Sunday, November 23, 2008

Google Notebook

Google has lots of applications to peak educators' interests so I suppose it is no surprise this company makes one of the the early posts here. I recently ran across Google Notebook. Like many Google tools, it is entirely web-based although a browser plugin can be installed for most browsers which is a nice enhancement. (If you don't know what a plugin is, don't worry about it.)

What is it?
Google Notebook allows you to store websites and "clips" from anywhere while you are surfing. Sure, bookmarks can store web addresses, but Google Notebook allows you to classify them into folders and "clip" relevant parts. If you select a part of a website, it will store that clip with the web address. Later, I can go back and easily reference the part of the website I found useful and click on the link to see the whole page if I want. Additionally, I can also write comments about the site and whatever notes I care to make regarding my clip.

So why is this so great for myself or my students?
The cool part comes in because not only can I store things in my notebook with relevant material and notes, but I can also share notebooks.

To give a real life application, I am currently working with some colleagues to research and develop some resources on digital citizenship and what we should be teaching our students about online behaviors. We have created a shared notebook to store our research and resources. We will be able to go back later and coherently put the ideas together. Think of it as compiling research resources or a bit of research brainstorming.
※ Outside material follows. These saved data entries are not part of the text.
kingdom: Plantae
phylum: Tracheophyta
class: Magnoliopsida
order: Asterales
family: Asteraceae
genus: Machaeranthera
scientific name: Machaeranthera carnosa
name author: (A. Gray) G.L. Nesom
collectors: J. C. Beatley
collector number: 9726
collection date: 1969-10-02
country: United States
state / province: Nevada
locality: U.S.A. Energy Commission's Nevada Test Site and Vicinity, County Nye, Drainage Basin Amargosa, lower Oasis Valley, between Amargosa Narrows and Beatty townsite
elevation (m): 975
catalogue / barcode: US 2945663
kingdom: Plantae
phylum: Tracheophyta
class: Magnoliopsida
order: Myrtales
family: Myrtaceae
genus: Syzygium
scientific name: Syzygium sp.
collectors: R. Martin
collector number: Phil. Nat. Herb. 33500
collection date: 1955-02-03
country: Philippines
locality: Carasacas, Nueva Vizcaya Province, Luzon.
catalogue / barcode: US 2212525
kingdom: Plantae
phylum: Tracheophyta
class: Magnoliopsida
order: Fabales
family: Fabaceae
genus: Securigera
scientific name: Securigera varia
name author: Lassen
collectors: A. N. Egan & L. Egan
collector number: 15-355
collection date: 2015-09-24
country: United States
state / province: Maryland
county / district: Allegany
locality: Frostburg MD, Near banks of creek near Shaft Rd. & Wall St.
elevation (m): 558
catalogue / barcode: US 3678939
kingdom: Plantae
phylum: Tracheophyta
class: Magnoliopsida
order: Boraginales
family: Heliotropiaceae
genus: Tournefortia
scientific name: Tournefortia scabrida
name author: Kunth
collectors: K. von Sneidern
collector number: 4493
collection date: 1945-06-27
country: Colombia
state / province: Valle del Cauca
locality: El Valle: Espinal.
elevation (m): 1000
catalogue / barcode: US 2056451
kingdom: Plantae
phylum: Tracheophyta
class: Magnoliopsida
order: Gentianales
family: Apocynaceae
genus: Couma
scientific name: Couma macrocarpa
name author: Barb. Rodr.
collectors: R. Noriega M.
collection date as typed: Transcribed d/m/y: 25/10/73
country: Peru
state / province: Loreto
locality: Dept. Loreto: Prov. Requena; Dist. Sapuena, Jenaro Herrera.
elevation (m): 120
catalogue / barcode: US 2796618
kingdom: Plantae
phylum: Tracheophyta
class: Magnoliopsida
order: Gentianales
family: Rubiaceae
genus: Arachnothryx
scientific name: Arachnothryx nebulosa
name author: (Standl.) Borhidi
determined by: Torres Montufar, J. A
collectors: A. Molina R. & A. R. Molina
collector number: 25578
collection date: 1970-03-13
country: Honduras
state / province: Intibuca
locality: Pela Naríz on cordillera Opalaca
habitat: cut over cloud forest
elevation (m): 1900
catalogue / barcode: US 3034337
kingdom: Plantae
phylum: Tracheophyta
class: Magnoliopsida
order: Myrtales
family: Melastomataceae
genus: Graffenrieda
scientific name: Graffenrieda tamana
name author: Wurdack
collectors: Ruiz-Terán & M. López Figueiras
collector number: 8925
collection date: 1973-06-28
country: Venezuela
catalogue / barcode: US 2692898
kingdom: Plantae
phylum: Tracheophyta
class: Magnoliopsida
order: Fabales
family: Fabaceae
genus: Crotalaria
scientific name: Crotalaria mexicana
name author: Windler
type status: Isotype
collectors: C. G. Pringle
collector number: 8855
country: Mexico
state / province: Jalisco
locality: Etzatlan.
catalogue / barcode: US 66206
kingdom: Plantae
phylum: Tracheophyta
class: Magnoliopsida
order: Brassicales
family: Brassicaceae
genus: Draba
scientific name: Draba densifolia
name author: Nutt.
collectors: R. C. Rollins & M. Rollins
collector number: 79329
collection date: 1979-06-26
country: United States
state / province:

If you have students working in groups on a project, perhaps they could use Google Notebook to collaborate together and even write notes to each other about the sources they find. For example, if ES students are preparing for their PYP Exhibition project, they could use it to collect resources and share them among the group and their teacher. A great benefit is that is stores the link automatically which is often needed for proper citing.

I can even publish these notebooks on the web. So not only can I collaborate and store up this information, but I can share it via a weblink to those that may want to access it.

Other resources such as Evernote are around and may offer some additional features. I can't comment on other programs because I haven't used them myself, but I found Google Notebook to be easy and intuitive with few bumps on the learning curve so far. It follows my principles of user-friendly and reliable. Check it out...


  1. The multi user feature and collaborative features make this a fun and easy tool, by the sounds of it. I use onenote which came bundled with my personal copy of MS office. I find it very easy, especially the print to onenote feature which is when I am on a web page or email and "print" to onenote. Then I can write on and alter to my hearts content in onenote. Only thing is I cant easily collaborate in onenote. Trust google to have collaboration tools.
    Will future articles include anything about building your own search engine where you colaboratively build a resource of websites with your personal learning network? (Not sure I got the terminology correct) Ken

  2. I've heard good things about OneNote. The hitch is 1) you have to pay for it, 2) it's on the local computer so unaccessible on the web. I often come across things to grab for later when I'm not on my work computer so both have prevented me from exploring it further. However, OneNote is a powerful tool if you have it. Anyone have any other programs they would suggest along this vein?